------ Materials provided ------

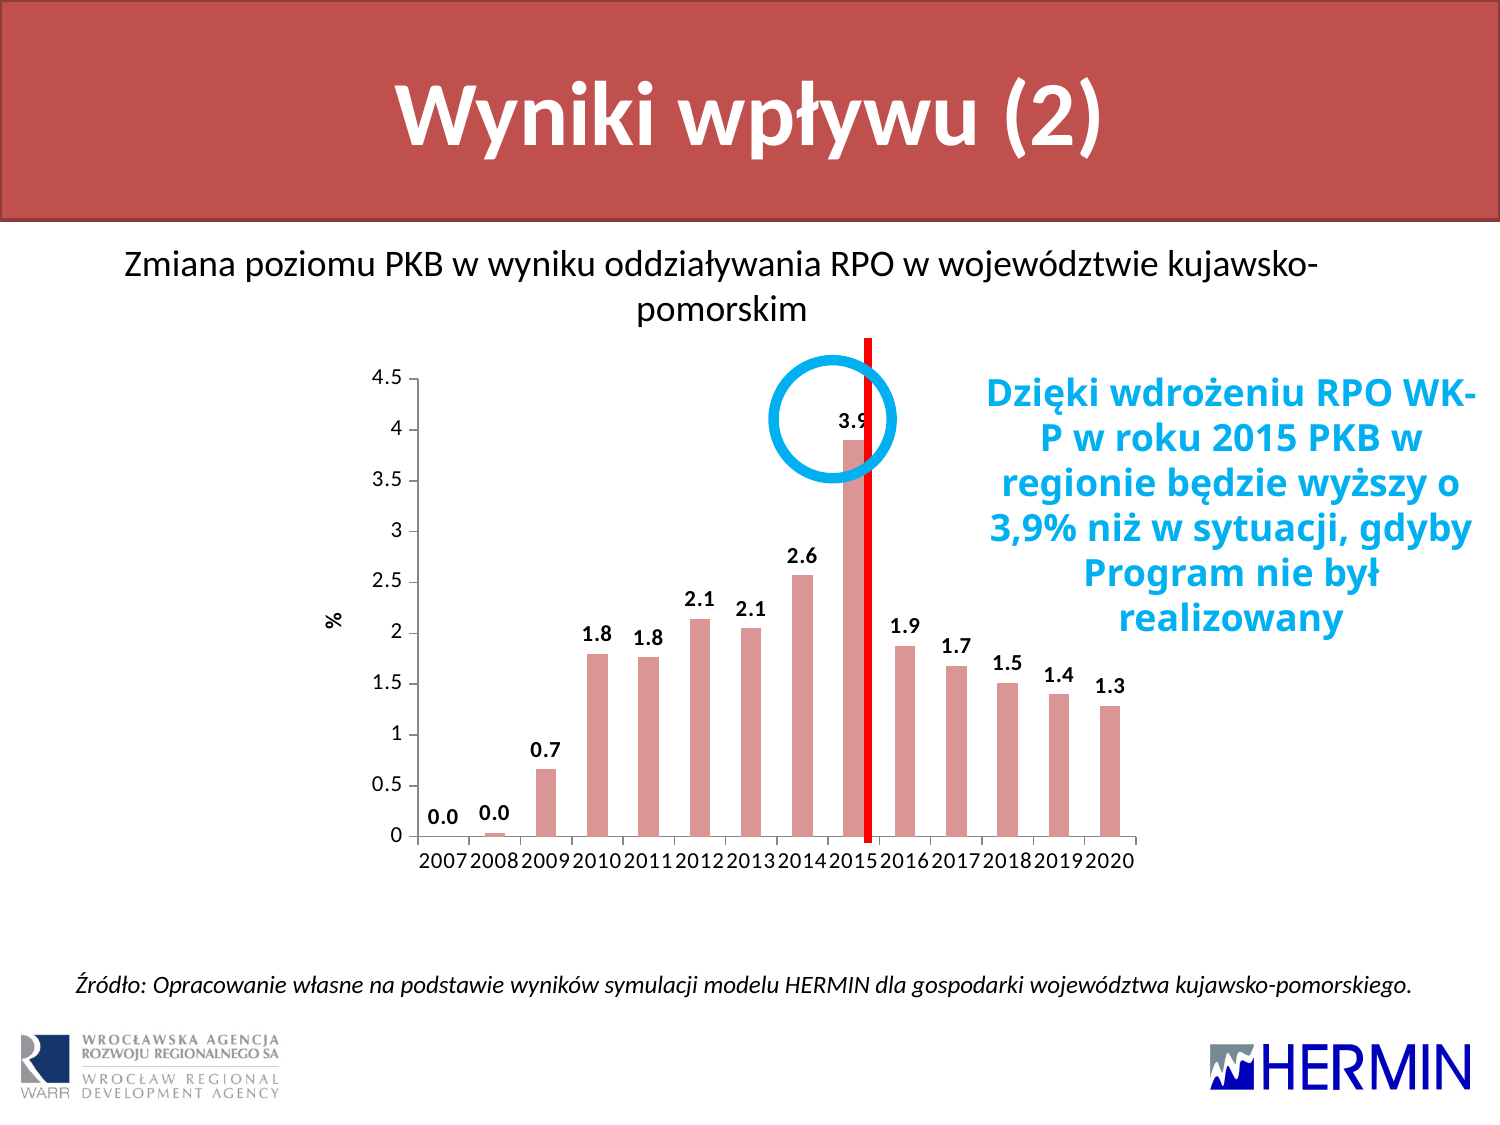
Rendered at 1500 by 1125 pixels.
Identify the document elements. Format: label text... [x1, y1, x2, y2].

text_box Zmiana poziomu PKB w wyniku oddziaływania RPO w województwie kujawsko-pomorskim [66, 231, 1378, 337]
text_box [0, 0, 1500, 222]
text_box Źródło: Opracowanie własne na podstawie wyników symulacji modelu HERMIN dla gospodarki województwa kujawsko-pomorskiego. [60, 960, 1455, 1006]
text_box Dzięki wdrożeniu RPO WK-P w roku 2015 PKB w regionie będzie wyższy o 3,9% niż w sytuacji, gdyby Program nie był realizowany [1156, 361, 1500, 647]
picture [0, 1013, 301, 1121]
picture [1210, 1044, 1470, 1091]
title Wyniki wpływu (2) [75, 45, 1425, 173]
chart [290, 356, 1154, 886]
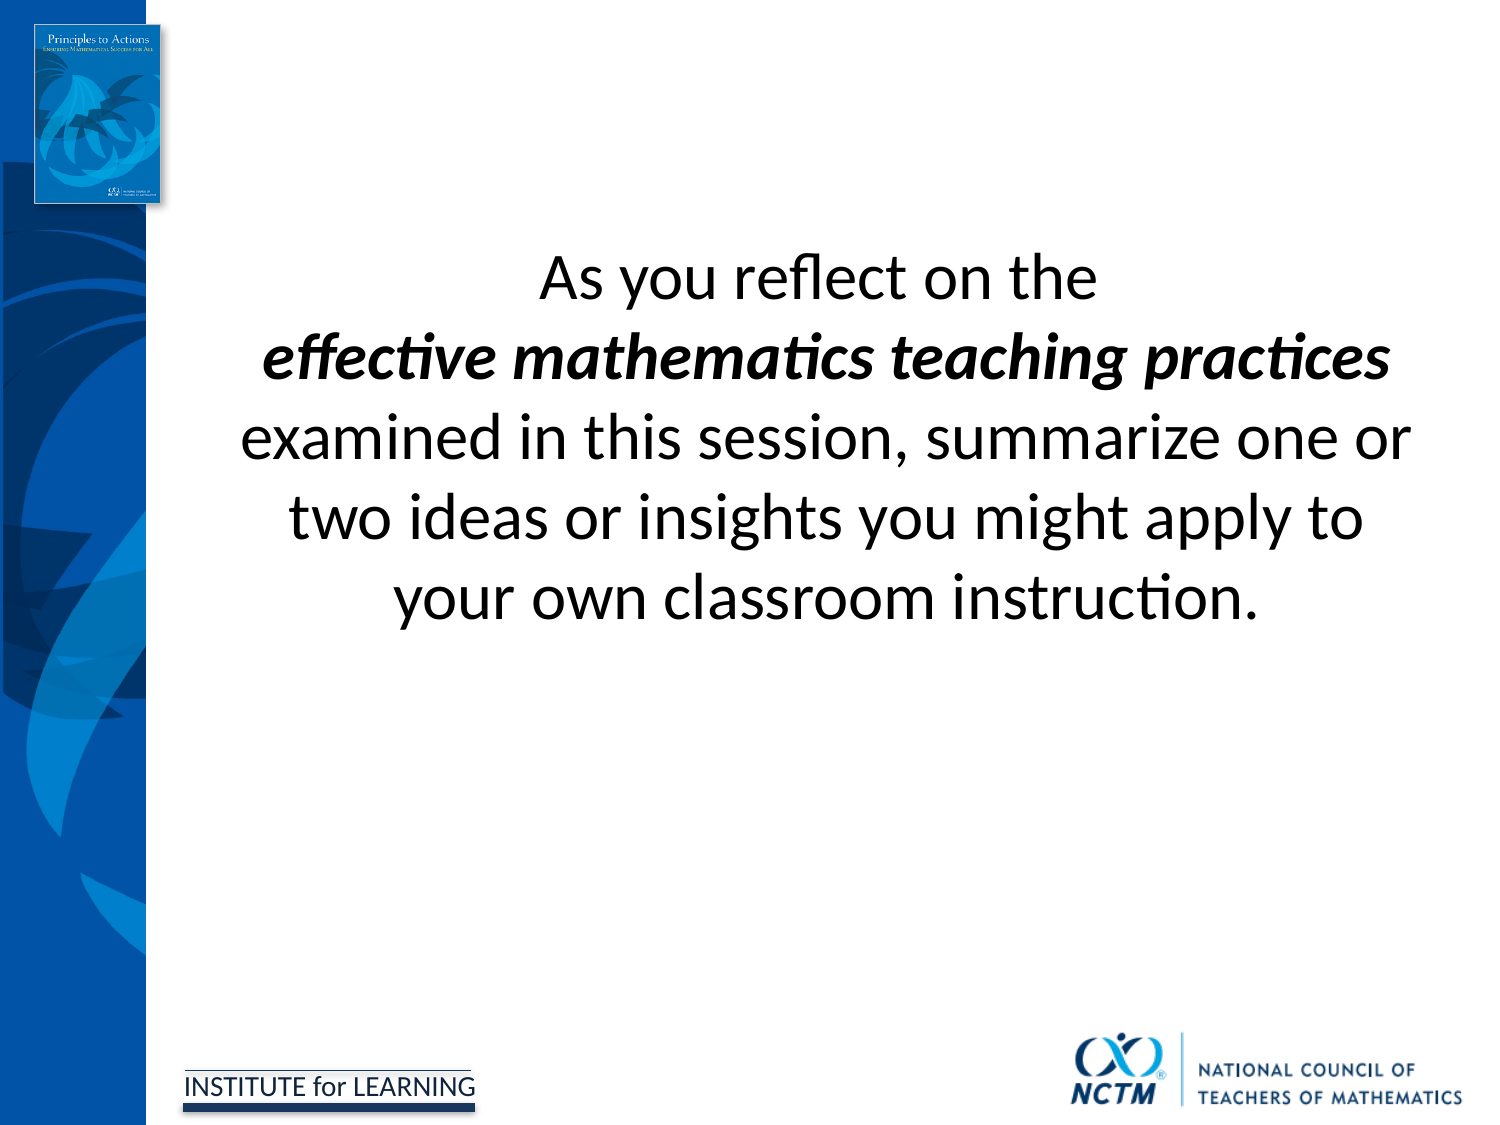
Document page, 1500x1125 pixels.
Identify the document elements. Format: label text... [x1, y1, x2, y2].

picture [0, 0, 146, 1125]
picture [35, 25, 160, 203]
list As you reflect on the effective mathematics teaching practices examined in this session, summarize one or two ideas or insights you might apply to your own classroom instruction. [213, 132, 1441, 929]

------

◆ Work order
Look for the line with "Document page, 1500x1125 pixels." in the listing above. Print it and each later line exactly, ending with the last line.

◆ Solution
Document page, 1500x1125 pixels.
Identify the document elements. Format: label text... [x1, y1, x2, y2].

picture [0, 0, 146, 1125]
picture [35, 25, 160, 203]
list As you reflect on the effective mathematics teaching practices examined in this session, summarize one or two ideas or insights you might apply to your own classroom instruction. [213, 132, 1441, 929]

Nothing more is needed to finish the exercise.